The film industry is a subject of satire as well. For example, Japanese censorship often involved masking prohibited sections of the screen. Here Suzuki preemptively masked his own compositions but animated them and incorporated them into the film's design.[6] In the story, after Hanada finds he is unable to kill Misako he wanders the streets in a state of confusion. The screen is obscured by animated images with accompanying sounds associated to her. The effects contributed to the eclectic visual and sound design while signifying his obsessive love. Author Stephen Teo proposed that the antagonistic relationship between Hanada and Number One may have been analogous of Suzuki's relationship with studio president Kyūsaku Hori. He compared Hanada's antagonizers to those who had been pressuring Suzuki to rein in his style over the previous two years. Teo cited Number One's sleeping with his eyes open and urinating where he sits, which the character explains as techniques one must master to become a "top professional."[7]

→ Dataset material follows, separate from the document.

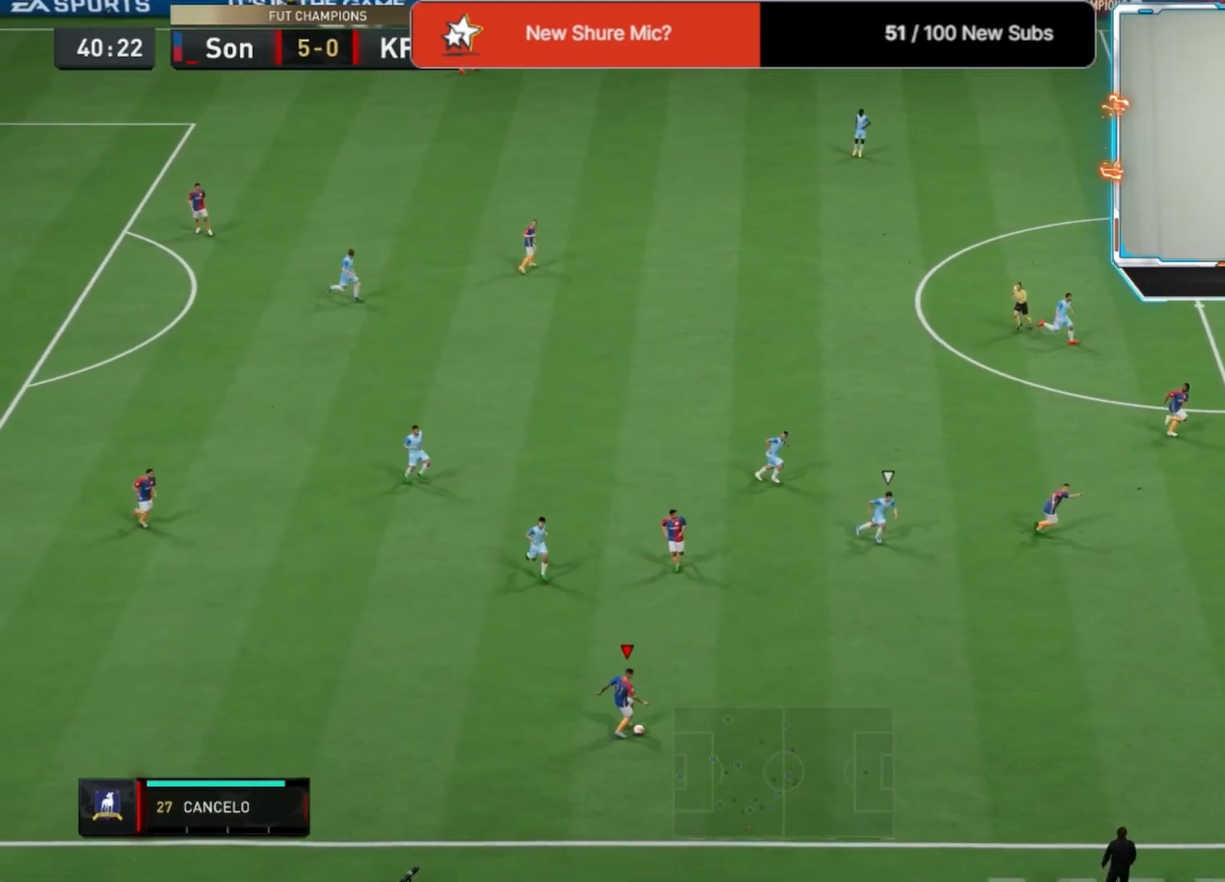
{"buttons": ["R2"], "left_stick": "right", "right_stick": "center", "events": [[42, "R2", "down"]]}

The film was shot in black and white Nikkatsuscope (synonymous with CinemaScope at a 2.35:1 aspect ratio). Due to the wide frame, moving a character forward did not produce the dynamic effect Suzuki desired. Instead, he relied on spotlighting and chiaroscuro imagery to create excitement and suspense. Conventional framing and film grammar were disregarded in favour of spontaneous inspiration. In editing, Suzuki frequently abandoned continuity, favouring abstract jumps in time and space as he found it made the film more interesting.[2] Critic David Chute suggested that Suzuki's stylistics had intensified—in seeming congruence with the studio's demands that he conform:
You can see the director reusing specific effects and pointedly cranking them up a notch. In Our Blood Will Not Allow It, the two battling brothers had a heart-to-heart in a car that was enveloped, just for the hell of it, in gorgeous blue moiré patterns of drenching rain. This "lost at sea" effect is revived in Branded to Kill but there's no sound at all in this version of the scene, except for the gangsters' hushed voices, echoless, plotting some fresh betrayal in a movie-movie isolation chamber.[28]
Reception
Branded to Kill was released to Japanese theatres on June 15, 1967,
"Suzuki makes incomprehensible films.
Suzuki does not follow the company's orders.

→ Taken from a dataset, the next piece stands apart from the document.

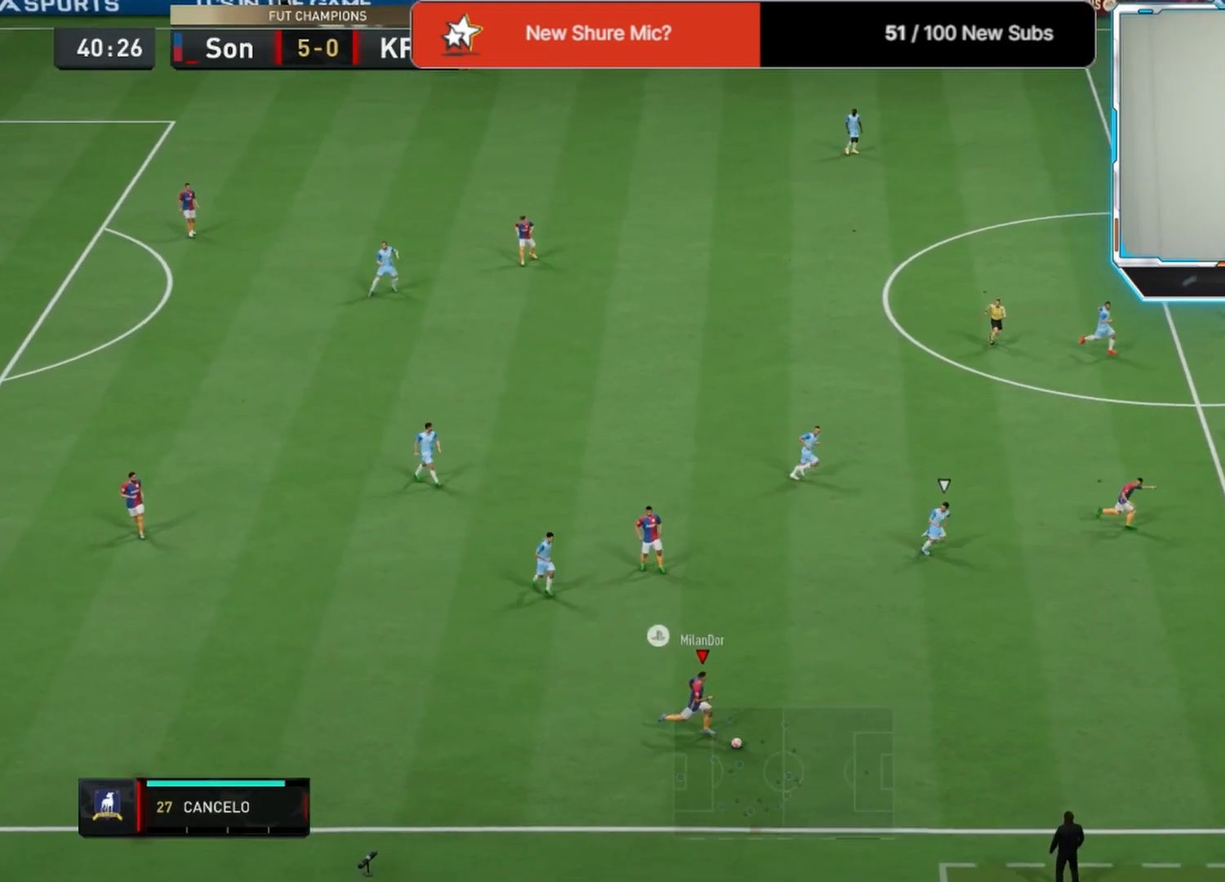
{"buttons": ["L3"], "left_stick": "right", "right_stick": "center", "events": [[125, "R2", "up"], [250, "TRIANGLE", "down"], [333, "L3", "down"], [500, "TRIANGLE", "up"]]}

Suzuki's films are unprofitable and it costs 60 million yen to make one.
Suzuki can no longer make films anywhere. He should quit.
Suzuki should open a noodle shop or something instead."
A student
Branded to Kill first reached international audiences in the 1980s, featuring in various film festivals and retrospectives dedicated wholly or partially to Suzuki,[23][35][36] which was followed by home video releases in the late 1990s.[37] It garnered a reputation as one of his most unconventional, revered Nikkatsu films and an international cult classic.[38][39] It has been declared a masterpiece by the likes of film critic Chuck Stephens,[40] writer and musician Chris D.,[12] composer John Zorn[5] and film director Quentin Tarantino.[41] Writer and critic Tony Rayns noted, "Suzuki mocks everything from the clichés of yakuza fiction to the conventions of Japanese censorship in this extraordinary thriller, which rivals Orson Welles' Lady from Shanghai in its harsh eroticism, not to mention its visual fireworks."[6] Modified comparisons to the films of a "gonzo Sam Fuller",[28] or Jean-Luc Godard, assuming one "factor[s] out Godard's politics and self-consciousness",[23][28] are not uncommon.[22] In a 1992 Rolling Stone magazine article, film director Jim Jarmusch affectionately recommended it as, "Probably the strangest and most perverse 'hit man' story in cinema."[42] Jasper Sharp of the Midnight Eye wrote, "It is a bloody marvellous looking film and arguably the pinnacle of the director's strikingly eclectic style."[20]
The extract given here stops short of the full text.